He is risen indeed!
I think this is a very appropriate day to expose some gross errors about this day. Is the date of Easter of pagan origins, and is the name “Easter” pagan? To both questions, the answer is a hearty “NO!”
Many, many years ago I read that the name “Easter” was a variation of the name for a Pagan fertility goddess, and that the date of Easter was made to align with pagan spring fertility celebrations. Well, I already knew that the date of Easter was based on the date of the Jewish Passover, but that fertility goddess thing really made sense to me. After all, the comparisons to the names Ishtar, Ashtoreth, etc certainly looked like that’s where the name came from.
Many, many years later, and many, many authors later, I’m still reading how Easter is an Anglicized version of Ishtar, etc. Over the years we have refused to use the word “Easter,” and instead celebrated “Resurrection Day.”
I know two books used in the many writings/books I have read were Babylon Mystery Religion and The Two Babylons, the former book citing the latter as its source. I bought the former in 1994, while the latter was given to me about 10 years later. By the time I read Alexander Hislop’s The Two Babylons, I had been studying apologetics for a long time, including the Roman Catholic Church - the object of Hislop’s book - and recognized there were problems with many of his claims. But I never gave another thought to the claim about the origin of the name of Easter, and have actually been propagating that story as late as a couple weeks ago!
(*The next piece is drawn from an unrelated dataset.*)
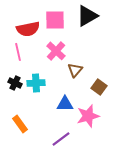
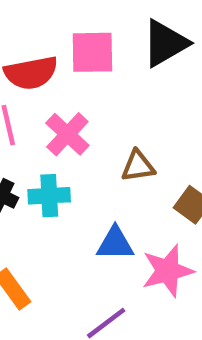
pink cross: (56, 51) -> (67, 134), moved
brown triangle: (75, 70) -> (138, 166), turned 42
Well, the wonderful ministry Answers in Genesis put out a couple articles this week examining the source of the date of Easter and the origin of its name. The first article didn’t give me any new data (as noted, I already was aware of the date origin), but the second one was a real eye-opener!
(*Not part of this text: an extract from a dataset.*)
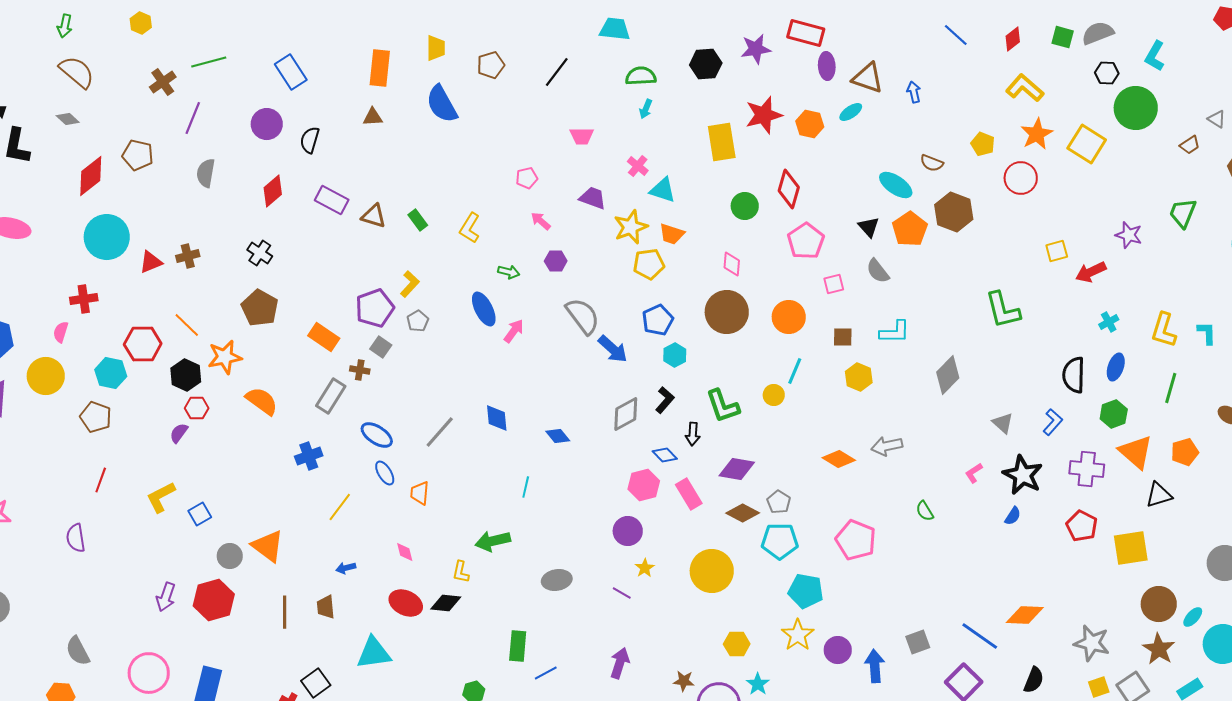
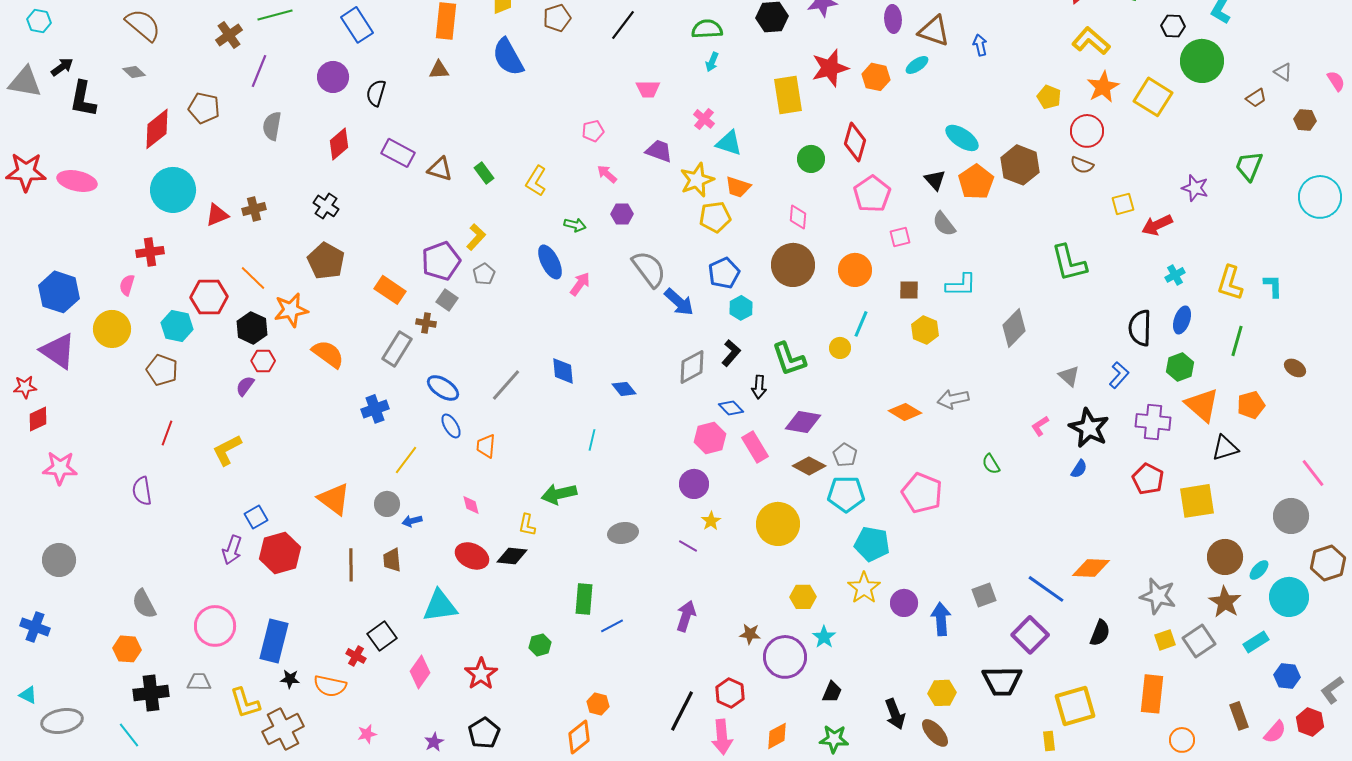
brown semicircle: (932, 163) -> (1082, 165), moved
blue square: (200, 514) -> (256, 517), moved
gray circle: (230, 556) -> (387, 504), moved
It seems the best explanation of the word “Easter” has nothing to do with the names of pagan goddesses, but is instead based on the German word for "resurrection"!
If you are still being told that the Romanist church made the date of Easter to make the pagans happy, or that the name of Easter was chosen by the Roman church also to give succor to the pagans, I suggest you review the two articles by AIG. And get rid of your Alexander Hislop book!